I am currently re-reading Perfect Match. Which if I had thought about it, I would probably have left on the shelf for a time when I wasn’t confronting some past issues. Salem Falls would not have been a good one either, but as I have let a good friend borrow that one, it wasn’t in my line of view, even though it’s my favourite book by Jodi. The truth is, with my health being the way it is at the moment, I wanted an old friend to settle down with. And Jodi’s books, whilst provocative and tear jerking, are old friends. They challenge the reader and the characters become people you know. So on picking up Perfect Match, I must have forgotten that it was in the mental box labelled ‘only when you aren’t living alone and dealing with stress’.
In Perfect Match, Nina Frost, a prosecuting A.D.A. is thrown into a world of hell as her own family experiences what so many children she deals with in court have experienced, when her son, five-year-old Nathaniel is sexually abused. Big. Fat. Warning. Sign. Nat. I picked it up without checking which one it was and I didn’t look at the cover and started reading. I know better than to do that with Jodi’s books. Once I start reading, I can’t stop. It’s not as simple as “Why don’t you pick another book?” It’s a complicated mess of emotions that I need to go through to get to the end and then put it to rest, stick it back in my mental box and forget about it for a while at least.
Until I was handed Salem Falls, all those years ago, by my then girlfriend, I had never found an author’s work who compelled me to keep reading even though every fibre in my being was telling me to run for the wind. I don’t deal well with emotional issues. I don’t have the ability to process them the way most people do. I tend to cope very badly with emotions. And yet, Jodi’s books always manage to give me a resolution. It may not be the one I’m looking for, but when I read one of her books, I know by the end of it, I’m going to sit there and have a calm about me which I didn’t have before. Because during the course of the book, I will find a character who I can identify a part of me with. It can be the smallest part, but it’s there, and through that character, I can find a resolution for my own issues. As that character works towards whatever resolution they find, I have a connection and I begin to work towards my own.

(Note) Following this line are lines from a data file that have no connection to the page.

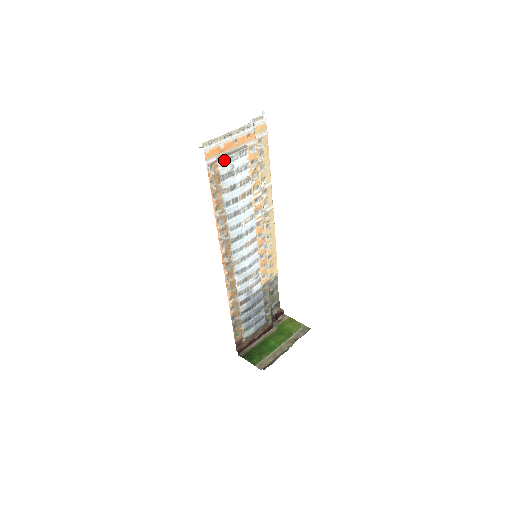
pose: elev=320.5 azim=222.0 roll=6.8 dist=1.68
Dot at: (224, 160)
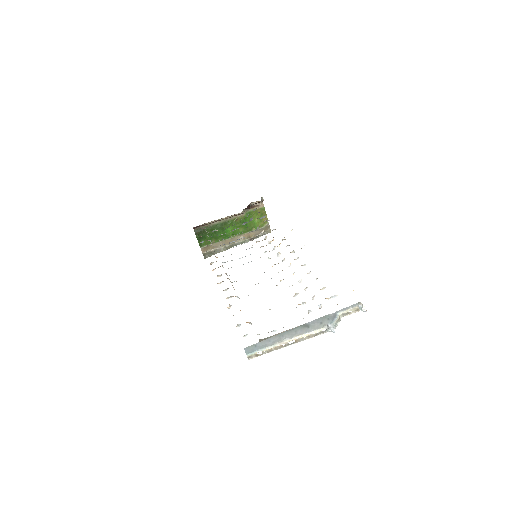
Dot at: occluded
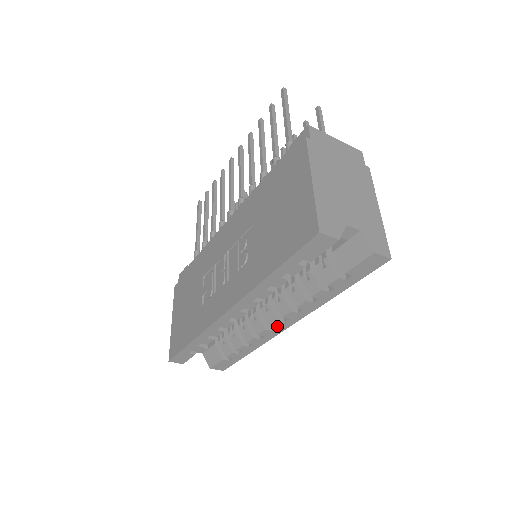
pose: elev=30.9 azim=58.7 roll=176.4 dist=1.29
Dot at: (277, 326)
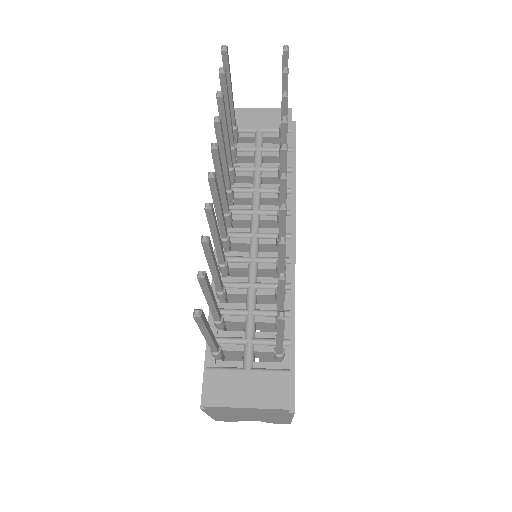
Dot at: occluded
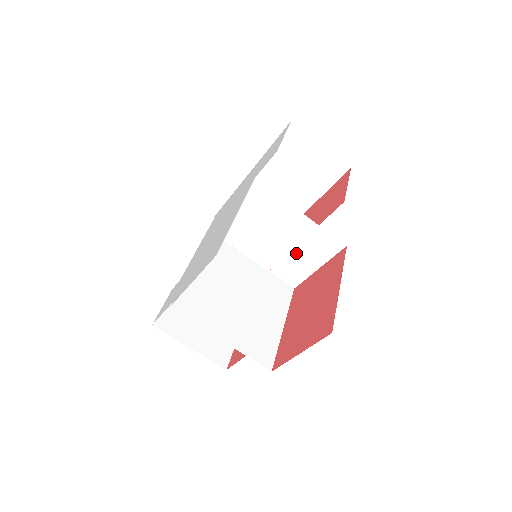
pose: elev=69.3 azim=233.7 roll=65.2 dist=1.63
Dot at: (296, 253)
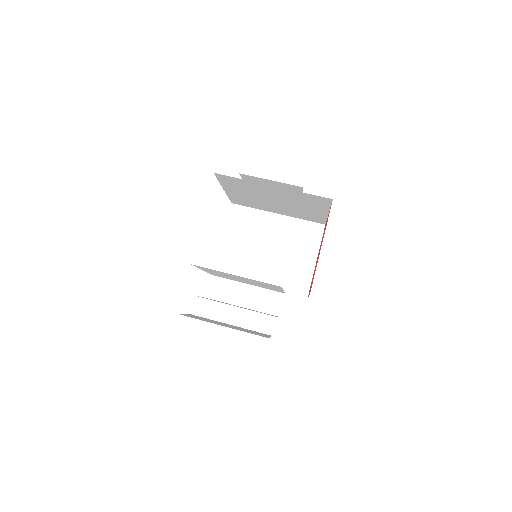
Dot at: (291, 256)
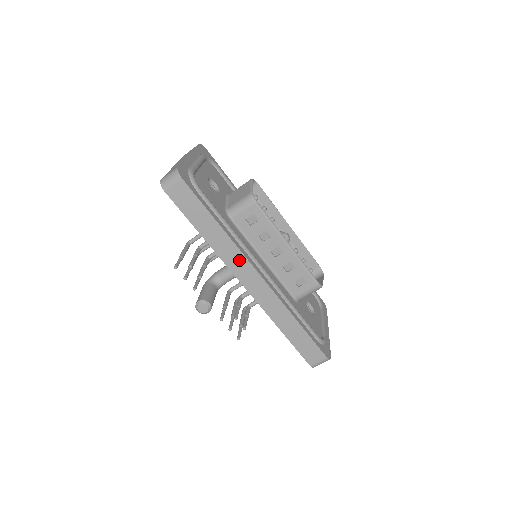
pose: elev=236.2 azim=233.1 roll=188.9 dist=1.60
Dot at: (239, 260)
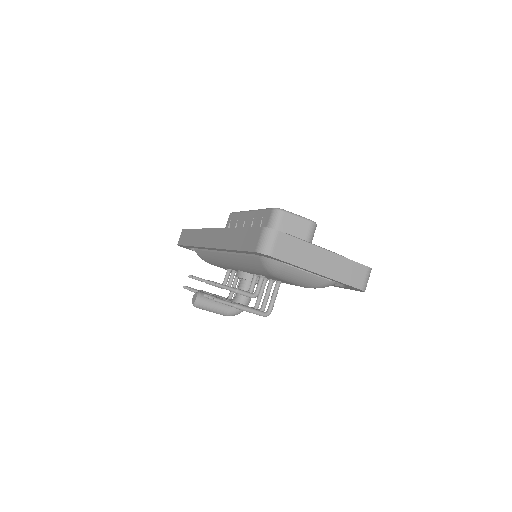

The truth is, it can be the mother in My Sister’s Keeper who helps me to see what my mother dealt with in being so desperate to do anything to keep me, the baby she had always wanted, that she immediately agreed to the heart surgery that saw me die twice on the table and which, although no one can say for certain, has probably led to several of my health issues today. It can be Nina Frost and the way in which the life she has so lovingly crafted falls apart around her, Emma Hunt in House Rules and the way she expects others to not understand her son’s Asperger’s (I think of my niece and nephew every time I read the blurb, let alone the book) or Zoe and Vanessa in Sing You Home, a book that deals so sensitively with the issues that face the LGBTQ community.
So yes, I’ll keep reading Perfect Match, knowing that it will tear me apart as I do. But perhaps, this time, in Nina, or one of the other characters, I’ll heal a new part of myself and take a step towards being that person who no longer suffers the nightmares caused by memories of something I witnessed a long time ago.